Rule #1: The name must not be too cumbersome for the poor, defenceless babe who must go through life bearing this name.


Some more obscure characters do tempt me to use their names. In particular, Miss Anathama Devyce from Good Omens, whose parent chose her name based more on sound than meaning. The thing is, it is a pretty sounding name . . .

My given name means “ready for the harvest”, which is pretty prosaic. My siblings all have cool name meanings, like “grace”, “beauty”, “womanly”, “bold protector”, “strength” and “elf army”. So not fair!

My children must have name meanings that are awesome.

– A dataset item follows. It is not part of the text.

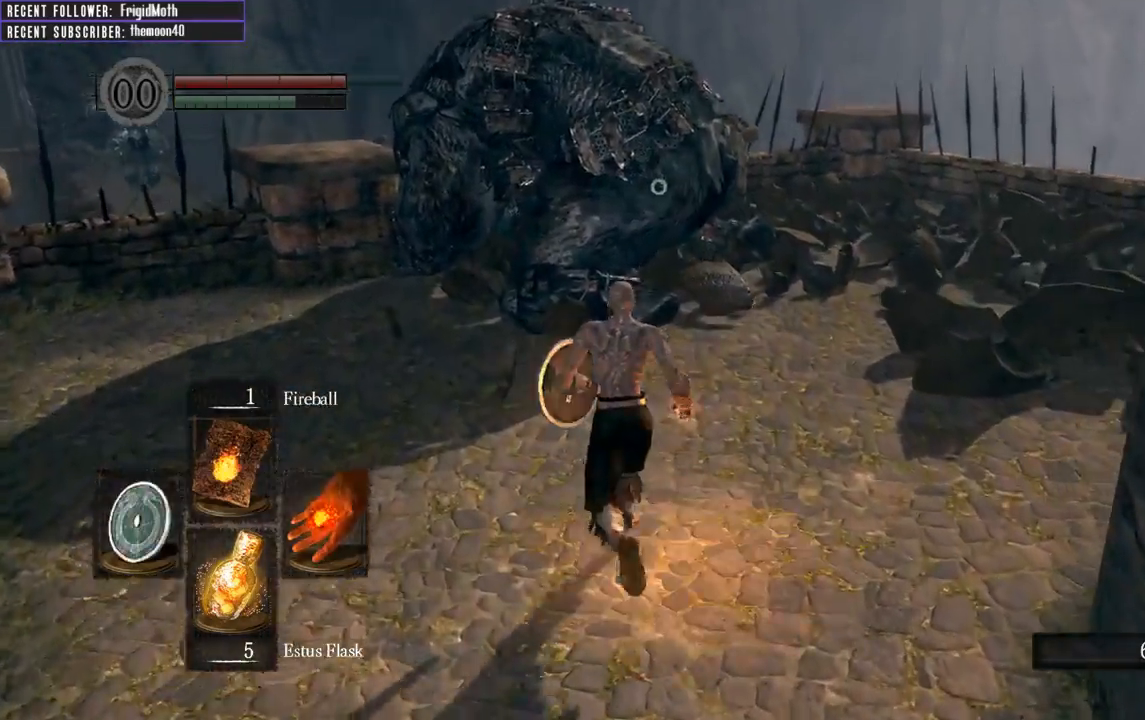
{"buttons": [], "left_stick": "up", "right_stick": "center", "events": [[83, "R1", "up"], [167, "R1", "down"], [283, "R1", "up"], [383, "R1", "down"], [467, "R1", "up"]]}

Rule #2: The name must be examined for both sound and meaning.


Aside from the fantastically named literary figures, there are few who would make decent patrons for baby humans.

Susan Sto Helit. Anne Eliot. Gabriel Gale. Rupert Psmith. Sam Gamgee. Princess Irene.  Sebastian Flyte.

Er, maybe not the last one.

But none of the names on their own resonate with the associations of that character. I could name child Susan, and no one know who I was naming her after.

This works the other way too. What is it with villains having nice names? I love the name Margaret, but Shakespeare’s histories have ruined that one for me.

Also, the end of the character makes a difference. Desdemona is such a pretty name, but I would prefer to lessen my child’s chances of strangling.

And authors themselves make wonderful role models, but so often their own names are strange, or ugly, or dull!

John Ronald Ruel? No thank you. Clive? Ugh.

And while I like the names “Agatha” and “Dorothy”, (although I do prefer “Dorothea”,  or even “Theodora”: they all mean “gift of God”!) I am not soooo fond of Ms. Christi or Ms. Sayers as to claim their patronage for my offspring.

And though t’would be delightful to name a man-child after Chesterton, that is a moniker of such determined presence that it would require an equally strong surname. So I cannot exactly plan on using it.

Rule #3: The name must be clearly associated with figures whom I can respect, who are decent patrons, and who do not have horrible fates.


Oh, the naming of a child is already a fearful and wonderful responsibility!

See, I am also working on a theory that names affect character.

For instance, think of all the people to you know who are named, (or go by,) “Ben”. Aren’t they all fun, odd, unique, quirky, smart people? I would not mind having a “Ben” for a child.

But I would mind having a “Fred”. All the Freds that I have known, in either fiction or real life, tend to be . . . . annoying.

Rule #4: The name must in of itself recall excellent character and personality.


These all being the case, there are very few literary characters for whom I would actually name my children.

After much thought and consideration, (and conferencing with my dad,) I managed to pull the Pevensie children to mind. And I can say with complete certainty that I would enjoy having a Lucy and an Edmund.

Also, perhaps, a Miranda, an Andromache, a Gareth, (or Gawain,) a Cúchulainn, or a Gertrude.

But in truth, there are only two characters for whom I would absolutely name my children. These I did not have to think about; they have long been lurking in the corners of my imagination, awaiting only the child.


So, unless my husband vehemently (very vehemently) objects, my first son will be named “Benedict”.

After Benedick in Much Ado About Nothing. (But with a slight spelling change.) I love this name not just for it’s association, and the hope that my child will become as smart, manly and sweet as his namesake,  but for the fact that it means “Blessed”.

And, oddly enough, one of my daughters will be named “Beatrice”.

Not, shockingly, after the Shakespearian counterpart. But after Dante’s Beatrice, who guided him in Heaven.

Both these characters are ones whom I admire and respect and even love.

And, for Heaven’s sake, they both just have awesome names!